TASK DETAILS: Copy out the material word for word, starting at the line that holds "Does Supply Out" and ending at the line that holds "Which series has", both lines included. Leave the pictures out of your copy.

======== RECORDS FOR THIS EXERCISE ========

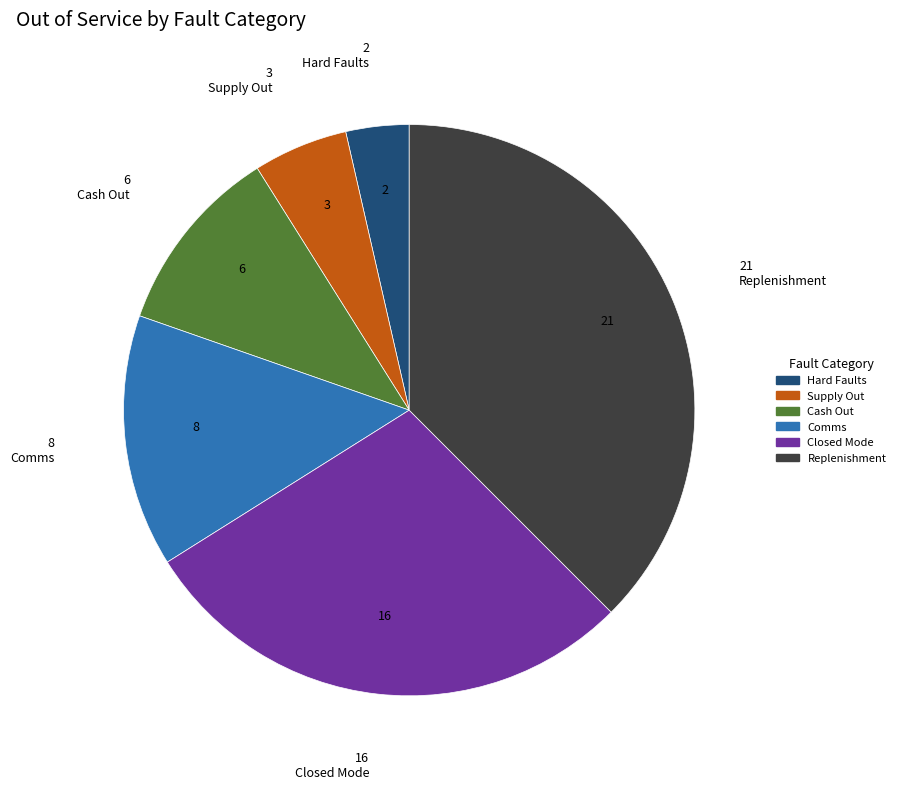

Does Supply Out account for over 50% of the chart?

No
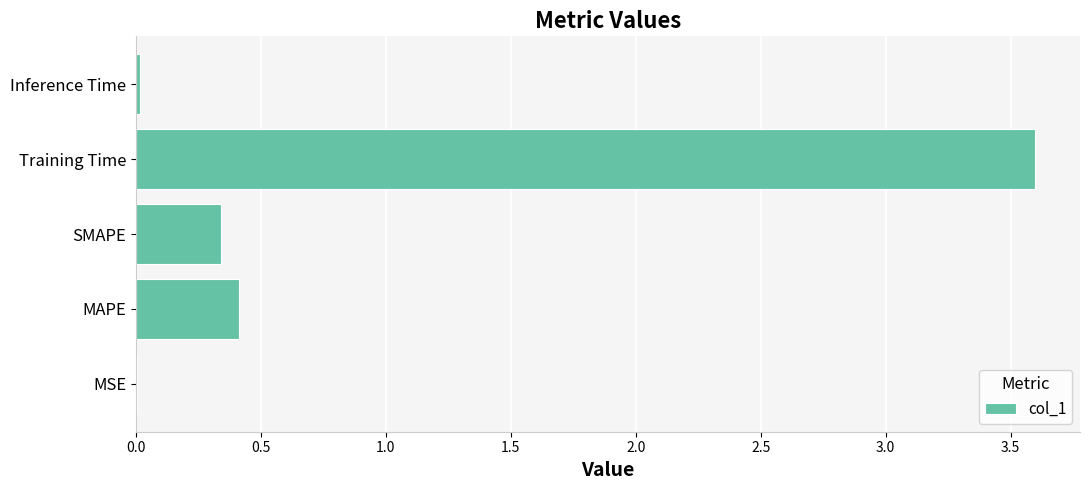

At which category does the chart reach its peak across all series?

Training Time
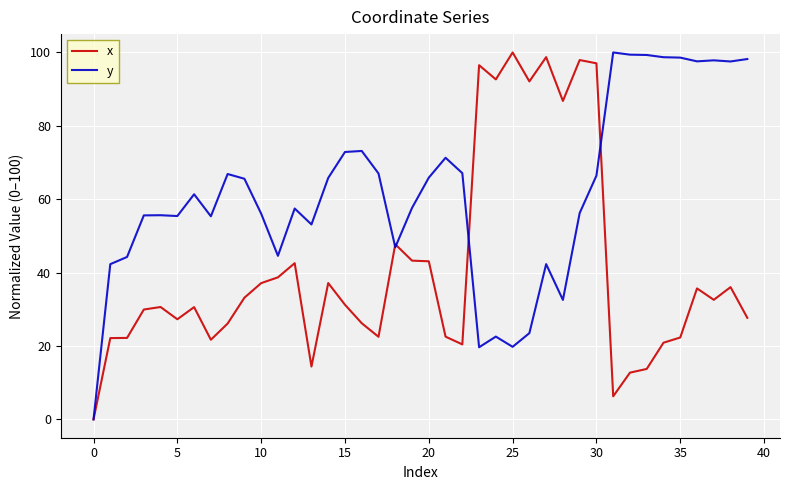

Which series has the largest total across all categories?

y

========
======== RECORDS FOR THIS EXERCISE ========

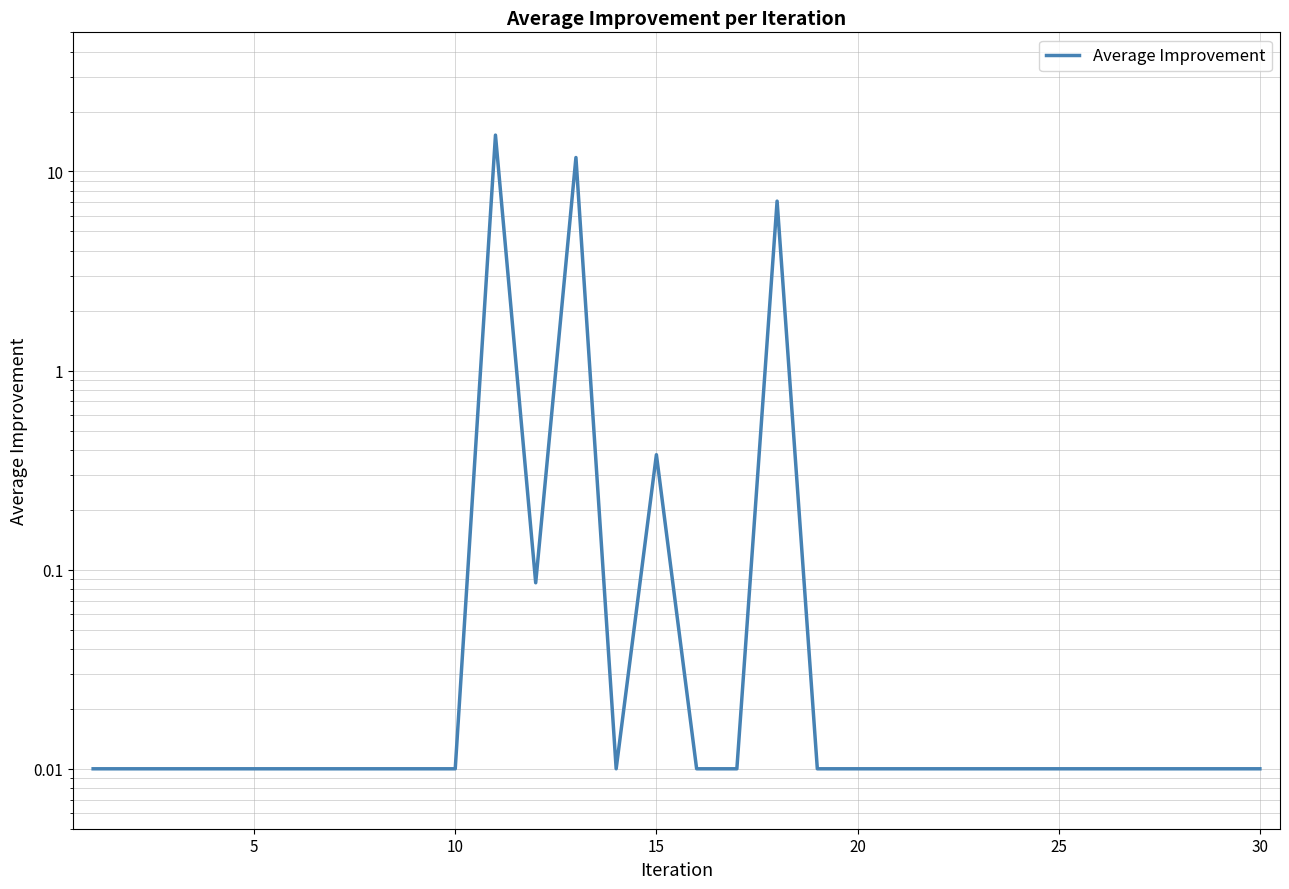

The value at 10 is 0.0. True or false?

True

========
======== RECORDS FOR THIS EXERCISE ========

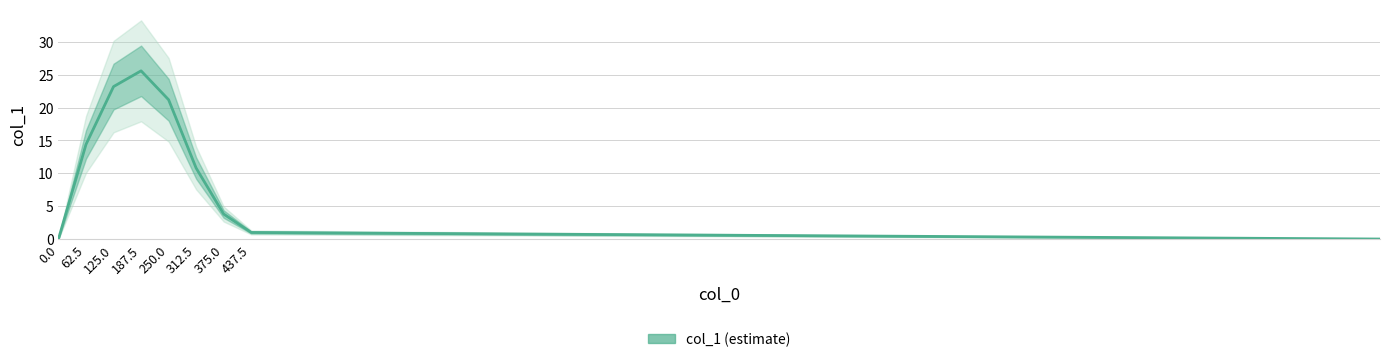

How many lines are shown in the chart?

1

========

EXPECTED ANSWER:
Does Supply Out account for over 50% of the chart?

No

At which category does the chart reach its peak across all series?

Training Time

Which series has the largest total across all categories?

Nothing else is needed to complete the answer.